Modulations of interlayer exchange coupling through ultrathin MgO-based magnetic tunnel junctions: First-principles study

Ultrathin MgO-based magnetic tunnel junction (MTJ) features high electron/heat current density, presenting important applications in spintronics. Here, we report a first-principles study of the interlayer exchange coupling (IEC) through ultrathin MgO-based MTJs. We investigate the effects of different modulations on the IEC, including temperature, different interfacial disorders, and the type and thickness of the ferromagnetic (FM) materials. It is found that the interfacial disorders, such as oxygen vacancies, boron and carbon impurities, can significantly influence the magnitude and sign of the IEC. The presence of interfacial disorders enhances the anti-FM coupling contribution and reduces the FM coupling contribution to the total IEC, and can thus change the total IEC from FM to Anti-FM in the ultrathin MTJ. We also find that FM materials have important effects on IEC: the IEC with CoFe alloy exhibits much weaker dependence on the interfacial disorders and temperature than that with the Fe. Our first-principles results provide a good explanation for the serious inconsistency between previous experimental measurements.
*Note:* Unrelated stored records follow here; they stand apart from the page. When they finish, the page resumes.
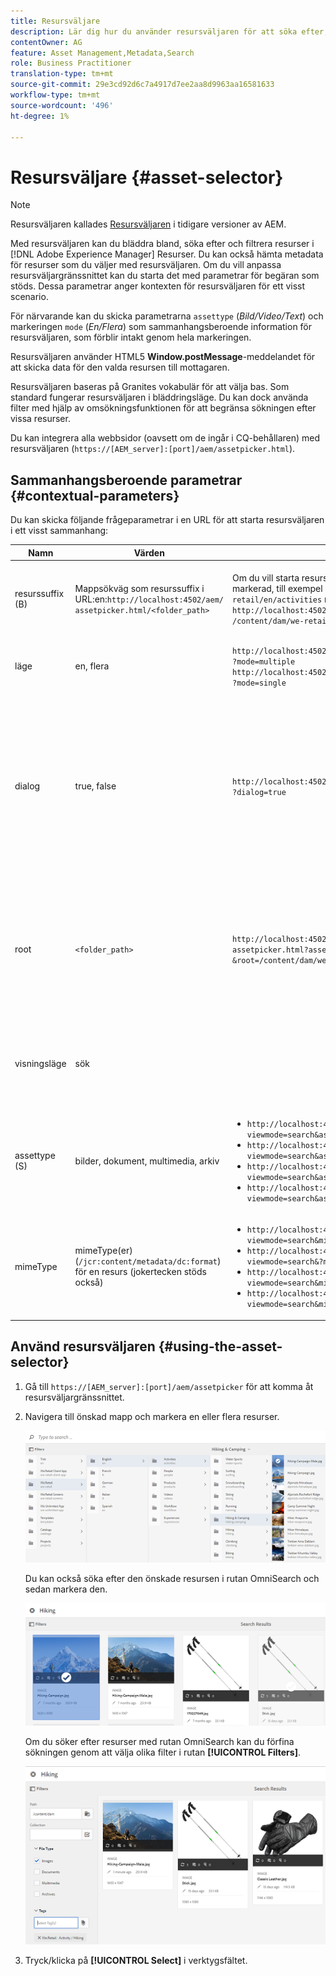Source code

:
 ```yaml
---
title: Resursväljare
description: Lär dig hur du använder resursväljaren för att söka efter, filtrera, bläddra bland och hämta metadata för resurser i Adobe Experience Manager (AEM) Resurser. Lär dig även hur du anpassar gränssnittet för resursväljaren.
contentOwner: AG
feature: Asset Management,Metadata,Search
role: Business Practitioner
translation-type: tm+mt
source-git-commit: 29e3cd92d6c7a4917d7ee2aa8d9963aa16581633
workflow-type: tm+mt
source-wordcount: '496'
ht-degree: 1%

---
```



# Resursväljare {#asset-selector}

>[!NOTE]
>
>Resursväljaren kallades [Resursväljaren](https://helpx.adobe.com/experience-manager/6-2/assets/using/asset-picker.html) i tidigare versioner av AEM.

Med resursväljaren kan du bläddra bland, söka efter och filtrera resurser i [!DNL Adobe Experience Manager] Resurser. Du kan också hämta metadata för resurser som du väljer med resursväljaren. Om du vill anpassa resursväljargränssnittet kan du starta det med parametrar för begäran som stöds. Dessa parametrar anger kontexten för resursväljaren för ett visst scenario.

För närvarande kan du skicka parametrarna `assettype` (*Bild/Video/Text*) och markeringen `mode` (*En/Flera*) som sammanhangsberoende information för resursväljaren, som förblir intakt genom hela markeringen.

Resursväljaren använder HTML5 **Window.postMessage**-meddelandet för att skicka data för den valda resursen till mottagaren.

Resursväljaren baseras på Granites vokabulär för att välja bas. Som standard fungerar resursväljaren i bläddringsläge. Du kan dock använda filter med hjälp av omsökningsfunktionen för att begränsa sökningen efter vissa resurser.

Du kan integrera alla webbsidor (oavsett om de ingår i CQ-behållaren) med resursväljaren (`https://[AEM_server]:[port]/aem/assetpicker.html`).

## Sammanhangsberoende parametrar {#contextual-parameters}

Du kan skicka följande frågeparametrar i en URL för att starta resursväljaren i ett visst sammanhang:

| Namn | Värden | Exempel | Syfte |
|---|---|---|---|
| resurssuffix (B) | Mappsökväg som resurssuffix i URL:en:`http://localhost:4502/aem/`<br>`assetpicker.html/<folder_path>` | Om du vill starta resursväljaren med en viss mapp markerad, till exempel med mappen `/content/dam/we-retail/en/activities` markerad, ska URL:en ha formatet: `http://localhost:4502/aem/assetpicker.html`<br>`/content/dam/we-retail/en/activities?assettype=images` | Om du vill att en viss mapp ska väljas när resursväljaren startas, skickar du den som ett resurssuffix. |
| läge | en, flera | `http://localhost:4502/aem/assetpicker.html`<br>`?mode=multiple` <br> `http://localhost:4502/aem/assetpicker.html`<br>`?mode=single` | I flera lägen kan du markera flera resurser samtidigt med resursväljaren. |
| dialog | true, false | `http://localhost:4502/aem/assetpicker.html`<br>`?dialog=true` | Använd de här parametrarna för att öppna resursväljaren som Granite-dialogrutan. Det här alternativet kan bara användas när du startar resursväljaren via fältet Bevilja sökväg och konfigurerar den som URL för pickerSrc. |
| root | `<folder_path>` | `http://localhost:4502/aem/`<br>`assetpicker.html?assettype=images`<br>`&root=/content/dam/we-retail/en/activities` | Använd det här alternativet om du vill ange rotmappen för resursväljaren. I det här fallet kan du bara välja underordnade resurser (direkt/indirekt) under rotmappen. |
| visningsläge | sök |  | Om du vill starta resursväljaren i sökningsläge med parametrarna för resurstyp och mimeType. |
| assettype (S) | bilder, dokument, multimedia, arkiv | <ul><li>`http://localhost:4502/aem/assetpicker.html?viewmode=search&assettype=images`</li> <li>`http://localhost:4502/aem/assetpicker.html?viewmode=search&assettype=documents`</li> <li>`http://localhost:4502/aem/assetpicker.html?viewmode=search&assettype=multimedia`</li> <li>`http://localhost:4502/aem/assetpicker.html?viewmode=search&assettype=archives`</li> | Använd det här alternativet om du vill filtrera resurstyper baserat på det skickade värdet. |
| mimeType | mimeType(er) (`/jcr:content/metadata/dc:format`) för en resurs (jokertecken stöds också) | <ul><li>`http://localhost:4502/aem/assetpicker.html?viewmode=search&mimetype=image/png`</li>  <li>`http://localhost:4502/aem/assetpicker.html?viewmode=search&?mimetype=*png`</li>  <li>`http://localhost:4502/aem/assetpicker.html?viewmode=search&mimetype=*presentation`</li>  <li>`http://localhost:4502/aem/assetpicker?viewmode=search&mimetype=*presentation&mimetype=*png`</li></ul> | Använd det för att filtrera resurser baserat på MIME-typ(er) |

## Använd resursväljaren {#using-the-asset-selector}

1. Gå till `https://[AEM_server]:[port]/aem/assetpicker` för att komma åt resursväljargränssnittet.
1. Navigera till önskad mapp och markera en eller flera resurser.

   ![chlimage_1-441](assets/chlimage_1-441.png)

   Du kan också söka efter den önskade resursen i rutan OmniSearch och sedan markera den.

   ![chlimage_1-442](assets/chlimage_1-442.png)

   Om du söker efter resurser med rutan OmniSearch kan du förfina sökningen genom att välja olika filter i rutan **[!UICONTROL Filters]**.

   ![chlimage_1-443](assets/chlimage_1-443.png)

1. Tryck/klicka på **[!UICONTROL Select]** i verktygsfältet.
Moreover, by studying the junction structure Vacuum/FM1/MgO/FM2 (FM1, FM2=Fe, CoFe), we find that the ultrathin FM1 layers can dramatically enhance the FM IEC and the IEC enhancement significantly depends on the combination of FM1-FM2. We show that the enhanced FM IEC with ultrathin FM1 can be sustained with a considerable amount of surface roughness in FM1 and interfacial disorder.

Figure 1

(a) Sketch of a two-probe device containing a central region sandwiched by two electrodes: the relative angle between the magnetization of the two FM layers (orange colored) is $\theta$, the dotted line at the center separates the system into left and right parts; (a) MTJ with a tunnel barrier sandwiched by two semi-infinite FM electrodes; (b) MTJ with a tunnel barrier sandwiched by FM1 with finite thickness and semi-infinite FM2. The FM materials considered include Fe and ${\mathrm{Co}}_{0.5}{\mathrm{Fe}}_{0.5}$ alloy.

Figure 2

Temperature-dependent IEC through $\mathrm{FM}/\mathrm{MgO}$(3 ML)$/\mathrm{FM}$ MTJs with different interfacial disorders: clean (black-square), 5% OV (red-circle), and 10% OV (blue-triangle). (a) is for Fe-MTJs and (b) is for CoFe-MTJs.

Figure 3

IEC energy $J$ (at 0 K) for $\mathrm{FM}/\mathrm{MgO}$(3 ML)$/\mathrm{FM}$ MTJs with three types of interfacial disorders, including OV, boron and carbon impurities (presented in the first, second, and third columns, respectively). The disorder concentration is indexed by $x$% ($y$%) for the left (right) interface.

Figure 4

$k_{\left|\right|}$-resolved IEC (${\mathrm{erg}/\mathrm{cm}}^2$) for $\mathrm{FM}/\mathrm{MgO}$(3 ML)$/\mathrm{FM}$ MTJs with different interfacial disorders including OV, boron, and carbon impurities. We consider the disorder concentration 5% at both interfaces. (a)–(d) are for Fe-MTJs and (e)–(h) are for CoFe-MTJs.

Figure 5

(a) FM1 thickness dependence of the IEC in perfect Vac/FM1($n$ ML)$/\mathrm{MgO}/\mathrm{FM}2$ MTJs with four combinations of Fe and CoFe alloy as FM1 and FM2 materials. (b) Energy-resolved IEC $Y$ [in Eq. (5)] for Vac/FM1(1 ML)$/\mathrm{MgO}/\mathrm{FM}2$ junction. (c) $k_{\left|\right|}$-resolved IEC (in unit of ${\mathrm{erg}/\mathrm{cm}}^2$) through Vac/FM1(1 ML)$/\mathrm{MgO}/\mathrm{FM}2$ MTJs.

Figure 6

Energy-resolved $\mathrm{\Delta }Y$ IEC difference between MTJs with one layer FM1 and semi-infinite FM1 layers. (Inset) $k_{\left|\right|}$-resolved IEC difference in the 2D BZ.

Figure 7

IEC dependence on the surface roughness in Vac/${\mathrm{Fe}}_{1-x}{\mathrm{Va}}_x$(1 ML)/MgO(3 ML)/FM2 MTJs, black-square line for FM2=Fe and red-circle line for FM2=CoFe.

Figure 8

IEC dependence on the thickness of FM1=Fe for MTJs with different concentrations of interfacial disordered OVs: (a) is for MTJs with FM2=CoFe and (b) is for MTJs with FM2= Fe.